Stored data:
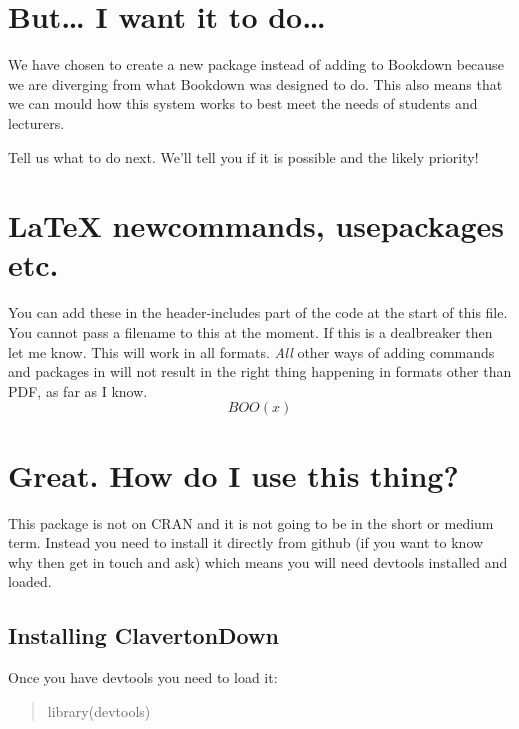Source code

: \documentclass[
  10pt,
  english,
  a4paper]{article}
\theoremstyle{plain}
\theoremstyle{definition}
\theoremstyle{plain}
\theoremstyle{plain}
\theoremstyle{plain}
\theoremstyle{plain}
\theoremstyle{plain}
\theoremstyle{definition}
\theoremstyle{definition}
\theoremstyle{remark}
\theoremstyle{remark}
\begin{document}
\hypertarget{but-i-want-it-to-do}{%
\section{But\ldots{} I want it to do\ldots{}}\label{but-i-want-it-to-do}}

We have chosen to create a new package instead of adding to Bookdown because we are diverging from what Bookdown was designed to do. This also means that we can mould how this system works to best meet the needs of students and lecturers.

Tell us what to do next. We'll tell you if it is possible and the likely priority!

\hypertarget{latex-newcommands-usepackages-etc.}{%
\section{LaTeX newcommands, usepackages etc.}\label{latex-newcommands-usepackages-etc.}}

You can add these in the header-includes part of the code at the start of this file. You cannot pass a filename to this at the moment. If this is a dealbreaker then let me know. This will work in all formats. \emph{All} other ways of adding commands and packages in will not result in the right thing happening in formats other than PDF, as far as I know.
\[
BOO(x)
\]

\hypertarget{great.-how-do-i-use-this-thing}{%
\section{Great. How do I use this thing?}\label{great.-how-do-i-use-this-thing}}

This package is not on CRAN and it is not going to be in the short or medium term. Instead you need to install it directly from github (if you want to know why then get in touch and ask) which means you will need devtools installed and loaded.

\hypertarget{installing-clavertondown}{%
\subsection{Installing ClavertonDown}\label{installing-clavertondown}}

Once you have devtools you need to load it:

\begin{quote}
library(devtools)
\end{quote}
\end{document}
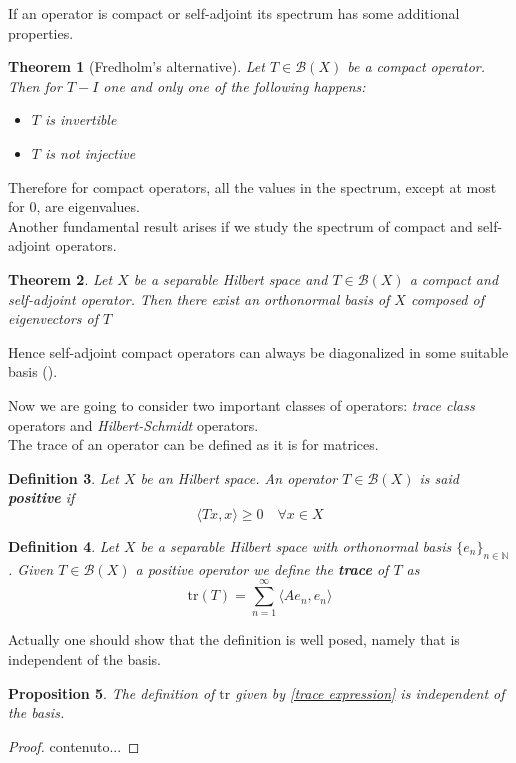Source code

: \documentclass[corpo=11pt, stile=classica, tipotesi=custom,
greek, evenboxes, english]{toptesi}
\numberwithin{equation}{chapter}
\newtheorem{teo}{Theorem}[chapter] %
\newtheorem{defi}[teo]{Definition}
\newtheorem{prop}[teo]{Proposition}
\newcommand{\N}{\mathbb{N}} %
\newcommand{\B}{\mathcal{B}} %
\begin{document}
If an operator is compact or self-adjoint its spectrum has some additional properties.
\begin{teo}[Fredholm's alternative]\label{Fredholm alternative}
	Let $T \in \B(X)$ be a compact operator. Then for $T-I$ one and only one of the following happens:
	\begin{itemize}
		\item $T$ is invertible
		\item $T$ is not injective
	\end{itemize}
\end{teo}
Therefore for compact operators, all the values in the spectrum, except at most for 0, are eigenvalues.\\
Another fundamental result arises if we study the spectrum of compact and self-adjoint operators.
\begin{teo}\label{self-adjoint compact operators are diagonalizable}
	Let $X$ be a separable Hilbert space and $T \in \B(X)$ a compact and self-adjoint operator. Then there exist an orthonormal basis of $X$ composed of eigenvectors of $T$
\end{teo}
Hence self-adjoint compact operators can always be diagonalized in some suitable basis (\cite{brezis}).

Now we are going to consider two important classes of operators: \emph{trace class} operators and \emph{Hilbert-Schmidt} operators.\\
The trace of an operator can be defined as it is for matrices.
\begin{defi}\label{positive operator}
	Let $X$ be an Hilbert space. An operator $T \in \B(X)$ is said \textbf{positive} if
	\begin{equation*}
		\langle T x, x \rangle \geq 0 \quad \forall x \in X
	\end{equation*}
\end{defi}
\begin{defi}\label{trace def}
	Let $X$ be a separable Hilbert space with orthonormal basis $\{e_n\}_{n \in \N}$. Given $T \in \B(X)$ a positive operator we define the \textbf{trace} of $T$ as
	\begin{equation*}\label{trace expression}
		\mathrm{tr}(T) = \sum_{n=1}^{\infty} \langle A e_n, e_n \rangle
	\end{equation*}
\end{defi}
Actually one should show that the definition is well posed, namely that is independent of the basis.
\begin{prop}\label{trace is well-deefined}
	The definition of $\mathrm{tr}$ given by \eqref{trace expression} is independent of the basis.
\end{prop}
\begin{proof}
	contenuto...
\end{proof}
\end{document}
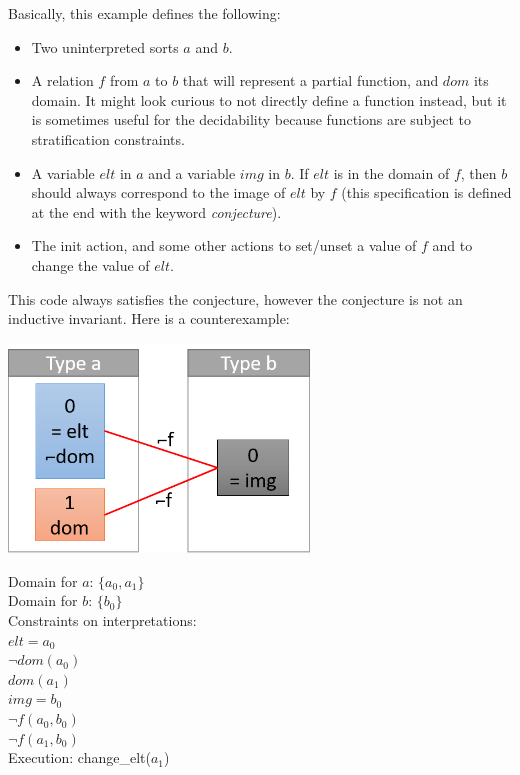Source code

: \documentclass[11pt,a4paper,oldfontcommands,openany]{memoir}
\begin{document}
    Basically, this example defines the following:
    \begin{itemize}
        \item Two uninterpreted sorts \(a\) and \(b\).
        \item A relation \(f\) from \(a\) to \(b\) that will represent a partial function, and \(dom\) its domain. It might look curious to not directly define a function instead,
        but it is sometimes useful for the decidability because functions are subject to stratification constraints.
        \item A variable \(elt\) in \(a\) and a variable \(img\) in \(b\). If \(elt\) is in the domain of \(f\), then \(b\) should always
        correspond to the image of \(elt\) by \(f\) (this specification is defined at the end with the keyword \textit{conjecture}).
        \item The init action, and some other actions to set/unset a value of \(f\) and to change the value of \(elt\).
    \end{itemize}

    This code always satisfies the conjecture, however the conjecture is not an inductive invariant. Here is a counterexample:\\

    \begin{minipage}{0.45\textwidth}
        \includegraphics[width=8cm]{NonMonotonicExCounterexample}
    \end{minipage} \hfill
    \begin{minipage}{0.45\textwidth}
        Domain for \(a\): \(\{a_0,a_1\}\)\\
        Domain for \(b\): \(\{b_0\}\)\\
        Constraints on interpretations:\\
        \(elt = a_0\)\\
        \(\neg dom(a_0)\)\\
        \(dom(a_1)\)\\
        \(img = b_0\)\\
        \(\neg f(a_0,b_0)\)\\
        \(\neg f(a_1,b_0)\)\\
        Execution: change_elt(\(a_1\))
    \end{minipage}\\
\end{document}
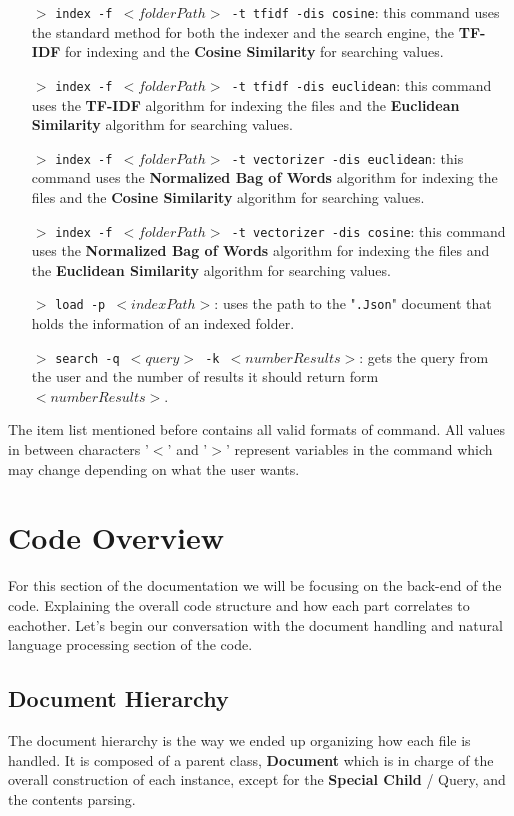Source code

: \documentclass{article}
\begin{document}
\begin{itemize}
    \item[$>$] \texttt{index -f $<folderPath>$ -t tfidf -dis cosine}: this command uses the standard method for both the indexer and the search engine, the \textbf{TF-IDF} for indexing and the \textbf{Cosine Similarity} for searching values. 
    \item[$>$] \texttt{index -f $<folderPath>$ -t tfidf -dis euclidean}: this command uses the \textbf{TF-IDF} algorithm for indexing the files and the \textbf{Euclidean Similarity} algorithm for searching values. 
    \item[$>$] \texttt{index -f $<folderPath>$ -t vectorizer -dis euclidean}: this command uses the \textbf{Normalized Bag of Words} algorithm for indexing the files and the \textbf{Cosine Similarity} algorithm for searching values. 
    \item[$>$] \texttt{index -f $<folderPath>$ -t vectorizer -dis cosine}: this command uses the \textbf{Normalized Bag of Words} algorithm for indexing the files and the \textbf{Euclidean Similarity} algorithm for searching values. 
    \item[$>$] \texttt{load -p $<indexPath>$}: uses the path to the "\texttt{.Json}" document that holds the information of an indexed folder.  
    \item[$>$] \texttt{search -q $<query>$ -k $<numberResults>$}: gets the query from the user and the number of results it should return form $<numberResults>$. 
\end{itemize}

The item list mentioned before contains all valid formats of command. All values in between characters '$<$' and '$>$' represent variables in the command which may change depending on what the user wants.

\section{Code Overview}
For this section of the documentation we will be focusing on the back-end of the code. Explaining the overall code structure and how each part correlates to eachother. Let's begin our conversation with the document handling and natural language processing section of the code.
\subsection{Document Hierarchy}
The document hierarchy is the way we ended up organizing how each file is handled. It is composed of a parent class, \textbf{Document} which is in charge of the overall construction of each instance, except for the \textbf{Special Child} / Query, and the contents parsing. 
\end{document}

Exercise instructions. Copy every record above exactly as written, but leave out the pictures.

Answer section.
Source code

: \documentclass[
  10pt,
  english,
  a4paper]{article}
\theoremstyle{plain}
\theoremstyle{definition}
\theoremstyle{plain}
\theoremstyle{plain}
\theoremstyle{plain}
\theoremstyle{plain}
\theoremstyle{plain}
\theoremstyle{definition}
\theoremstyle{definition}
\theoremstyle{remark}
\theoremstyle{remark}
\begin{document}
\hypertarget{but-i-want-it-to-do}{%
\section{But\ldots{} I want it to do\ldots{}}\label{but-i-want-it-to-do}}

We have chosen to create a new package instead of adding to Bookdown because we are diverging from what Bookdown was designed to do. This also means that we can mould how this system works to best meet the needs of students and lecturers.

Tell us what to do next. We'll tell you if it is possible and the likely priority!

\hypertarget{latex-newcommands-usepackages-etc.}{%
\section{LaTeX newcommands, usepackages etc.}\label{latex-newcommands-usepackages-etc.}}

You can add these in the header-includes part of the code at the start of this file. You cannot pass a filename to this at the moment. If this is a dealbreaker then let me know. This will work in all formats. \emph{All} other ways of adding commands and packages in will not result in the right thing happening in formats other than PDF, as far as I know.
\[
BOO(x)
\]

\hypertarget{great.-how-do-i-use-this-thing}{%
\section{Great. How do I use this thing?}\label{great.-how-do-i-use-this-thing}}

This package is not on CRAN and it is not going to be in the short or medium term. Instead you need to install it directly from github (if you want to know why then get in touch and ask) which means you will need devtools installed and loaded.

\hypertarget{installing-clavertondown}{%
\subsection{Installing ClavertonDown}\label{installing-clavertondown}}

Once you have devtools you need to load it:

\begin{quote}
library(devtools)
\end{quote}
\end{document}
Source code

: \documentclass[corpo=11pt, stile=classica, tipotesi=custom,
greek, evenboxes, english]{toptesi}
\numberwithin{equation}{chapter}
\newtheorem{teo}{Theorem}[chapter] %
\newtheorem{defi}[teo]{Definition}
\newtheorem{prop}[teo]{Proposition}
\newcommand{\N}{\mathbb{N}} %
\newcommand{\B}{\mathcal{B}} %
\begin{document}
If an operator is compact or self-adjoint its spectrum has some additional properties.
\begin{teo}[Fredholm's alternative]\label{Fredholm alternative}
	Let $T \in \B(X)$ be a compact operator. Then for $T-I$ one and only one of the following happens:
	\begin{itemize}
		\item $T$ is invertible
		\item $T$ is not injective
	\end{itemize}
\end{teo}
Therefore for compact operators, all the values in the spectrum, except at most for 0, are eigenvalues.\\
Another fundamental result arises if we study the spectrum of compact and self-adjoint operators.
\begin{teo}\label{self-adjoint compact operators are diagonalizable}
	Let $X$ be a separable Hilbert space and $T \in \B(X)$ a compact and self-adjoint operator. Then there exist an orthonormal basis of $X$ composed of eigenvectors of $T$
\end{teo}
Hence self-adjoint compact operators can always be diagonalized in some suitable basis (\cite{brezis}).

Now we are going to consider two important classes of operators: \emph{trace class} operators and \emph{Hilbert-Schmidt} operators.\\
The trace of an operator can be defined as it is for matrices.
\begin{defi}\label{positive operator}
	Let $X$ be an Hilbert space. An operator $T \in \B(X)$ is said \textbf{positive} if
	\begin{equation*}
		\langle T x, x \rangle \geq 0 \quad \forall x \in X
	\end{equation*}
\end{defi}
\begin{defi}\label{trace def}
	Let $X$ be a separable Hilbert space with orthonormal basis $\{e_n\}_{n \in \N}$. Given $T \in \B(X)$ a positive operator we define the \textbf{trace} of $T$ as
	\begin{equation*}\label{trace expression}
		\mathrm{tr}(T) = \sum_{n=1}^{\infty} \langle A e_n, e_n \rangle
	\end{equation*}
\end{defi}
Actually one should show that the definition is well posed, namely that is independent of the basis.
\begin{prop}\label{trace is well-deefined}
	The definition of $\mathrm{tr}$ given by \eqref{trace expression} is independent of the basis.
\end{prop}
\begin{proof}
	contenuto...
\end{proof}
\end{document}
Source code

: \documentclass[11pt,a4paper,oldfontcommands,openany]{memoir}
\begin{document}
    Basically, this example defines the following:
    \begin{itemize}
        \item Two uninterpreted sorts \(a\) and \(b\).
        \item A relation \(f\) from \(a\) to \(b\) that will represent a partial function, and \(dom\) its domain. It might look curious to not directly define a function instead,
        but it is sometimes useful for the decidability because functions are subject to stratification constraints.
        \item A variable \(elt\) in \(a\) and a variable \(img\) in \(b\). If \(elt\) is in the domain of \(f\), then \(b\) should always
        correspond to the image of \(elt\) by \(f\) (this specification is defined at the end with the keyword \textit{conjecture}).
        \item The init action, and some other actions to set/unset a value of \(f\) and to change the value of \(elt\).
    \end{itemize}

    This code always satisfies the conjecture, however the conjecture is not an inductive invariant. Here is a counterexample:\\

    \begin{minipage}{0.45\textwidth}
        \includegraphics[width=8cm]{NonMonotonicExCounterexample}
    \end{minipage} \hfill
    \begin{minipage}{0.45\textwidth}
        Domain for \(a\): \(\{a_0,a_1\}\)\\
        Domain for \(b\): \(\{b_0\}\)\\
        Constraints on interpretations:\\
        \(elt = a_0\)\\
        \(\neg dom(a_0)\)\\
        \(dom(a_1)\)\\
        \(img = b_0\)\\
        \(\neg f(a_0,b_0)\)\\
        \(\neg f(a_1,b_0)\)\\
        Execution: change_elt(\(a_1\))
    \end{minipage}\\
\end{document}
Source code

: \documentclass{article}
\begin{document}
\begin{itemize}
    \item[$>$] \texttt{index -f $<folderPath>$ -t tfidf -dis cosine}: this command uses the standard method for both the indexer and the search engine, the \textbf{TF-IDF} for indexing and the \textbf{Cosine Similarity} for searching values. 
    \item[$>$] \texttt{index -f $<folderPath>$ -t tfidf -dis euclidean}: this command uses the \textbf{TF-IDF} algorithm for indexing the files and the \textbf{Euclidean Similarity} algorithm for searching values. 
    \item[$>$] \texttt{index -f $<folderPath>$ -t vectorizer -dis euclidean}: this command uses the \textbf{Normalized Bag of Words} algorithm for indexing the files and the \textbf{Cosine Similarity} algorithm for searching values. 
    \item[$>$] \texttt{index -f $<folderPath>$ -t vectorizer -dis cosine}: this command uses the \textbf{Normalized Bag of Words} algorithm for indexing the files and the \textbf{Euclidean Similarity} algorithm for searching values. 
    \item[$>$] \texttt{load -p $<indexPath>$}: uses the path to the "\texttt{.Json}" document that holds the information of an indexed folder.  
    \item[$>$] \texttt{search -q $<query>$ -k $<numberResults>$}: gets the query from the user and the number of results it should return form $<numberResults>$. 
\end{itemize}

The item list mentioned before contains all valid formats of command. All values in between characters '$<$' and '$>$' represent variables in the command which may change depending on what the user wants.

\section{Code Overview}
For this section of the documentation we will be focusing on the back-end of the code. Explaining the overall code structure and how each part correlates to eachother. Let's begin our conversation with the document handling and natural language processing section of the code.
\subsection{Document Hierarchy}
The document hierarchy is the way we ended up organizing how each file is handled. It is composed of a parent class, \textbf{Document} which is in charge of the overall construction of each instance, except for the \textbf{Special Child} / Query, and the contents parsing. 
\end{document}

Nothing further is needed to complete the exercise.